In 1983, photographer Karen Glaser was given an underwater 35 mm film camera and it changed her life. She went on to photograph water and the teeming life which inhabits it, in rivers, springs, swamps, and oceans.
She deliberatley chose not to represent the life that she encountered in a slicked up way and instead worked with what was there. In doing so, Glaser was choosing to celebrate the complexity, richness, and messiness of the environments that she was encountering. Her photographs are not less beautiful for their lack of slicked-up-ness.
Dust Storm in Catfish Sink, 2006 © Karen Glaser
Underwater photography works in a similar way to aerial photography, in that both approaches are able to show the spectator something which they have never seen before and from a perspective that is not normally available to them.
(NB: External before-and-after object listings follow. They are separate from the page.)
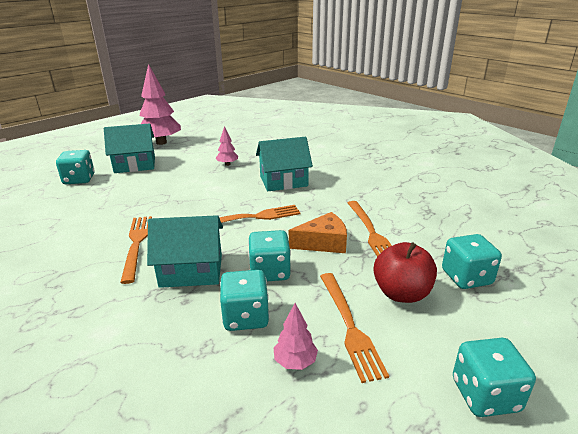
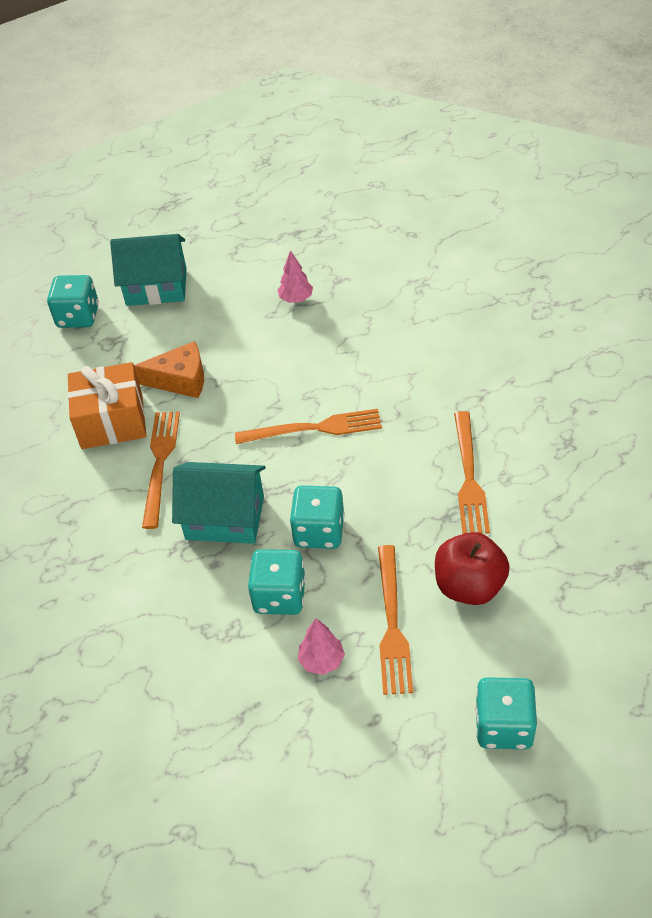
camera: 15 degrees right, 20 degrees up
(99, 225) = (112, 421): none -> orange gift
(161, 142) = (197, 228): pink tree -> none
(283, 181) = (374, 351): turquoise house -> none
(323, 243) = (398, 489): orange cheese -> orange cheese (180, 380)
(466, 277) = (561, 572): turquoise dice -> none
We can see the underbellies of a school of hammerhead sharks swimming by or a vast landscape geometrically patterned by animal feedlots or greenhouses.
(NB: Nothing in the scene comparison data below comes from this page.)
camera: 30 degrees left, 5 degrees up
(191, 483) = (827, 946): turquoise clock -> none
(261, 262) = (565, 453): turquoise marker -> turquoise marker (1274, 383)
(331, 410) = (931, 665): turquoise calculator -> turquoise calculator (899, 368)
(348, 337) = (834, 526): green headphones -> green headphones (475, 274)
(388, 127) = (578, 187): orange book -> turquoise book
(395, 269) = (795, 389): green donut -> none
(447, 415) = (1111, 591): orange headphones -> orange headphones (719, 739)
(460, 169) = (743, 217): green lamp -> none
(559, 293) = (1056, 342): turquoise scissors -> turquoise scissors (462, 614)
Floating Hearts, 2008 © Karen Glaser
A change in perspective is thought to help engender a change in perception, and for Glaser this was certainly the case. She discovered through underwater photography a world of possibilities and the ability to steal a fleeting moment of time from a constant state of watery flux.
Though it is not the fluxing nature of Glaser’s subjects that I first noticed when looking at her photographs, even though the movement of water, fishes, and sediments are all readily apparent. Instead, it is the shift in perspective that I most readily notice. Who or what would normally see the things that Glaser is showing us?
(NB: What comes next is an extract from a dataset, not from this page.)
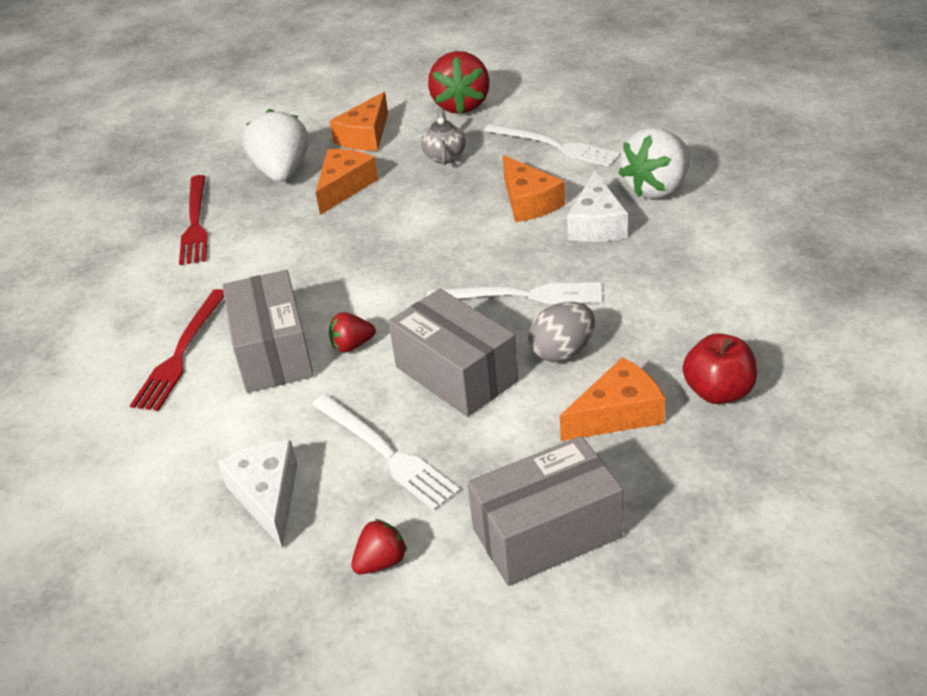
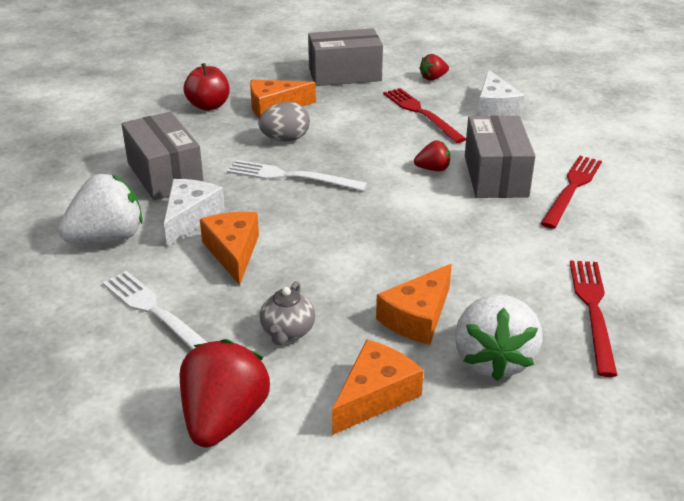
camera: 170 degrees left, 5 degrees down
(385, 453) = (421, 113): white fork -> red fork
(456, 374) = (363, 141): grey box -> grey box (165, 175)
Glaser gives the spectators of her photographs an intimate and sensuous encounter with how it may be to experience being in the world from the perspective of another nonhuman being. This change in perception raises an awareness of, and increased sensitivity to, nonhuman beings and so constitutes a shift in ecological perception.
Green Orange Grove Sink, 2005 © Karen Glaser
The intimacy and ecological perception generated by Glaser’s approach to photography sits in contrast to Anthropocene photography, which through its aerial perspective, tends to increase distance and reduce intimacy with a spectator.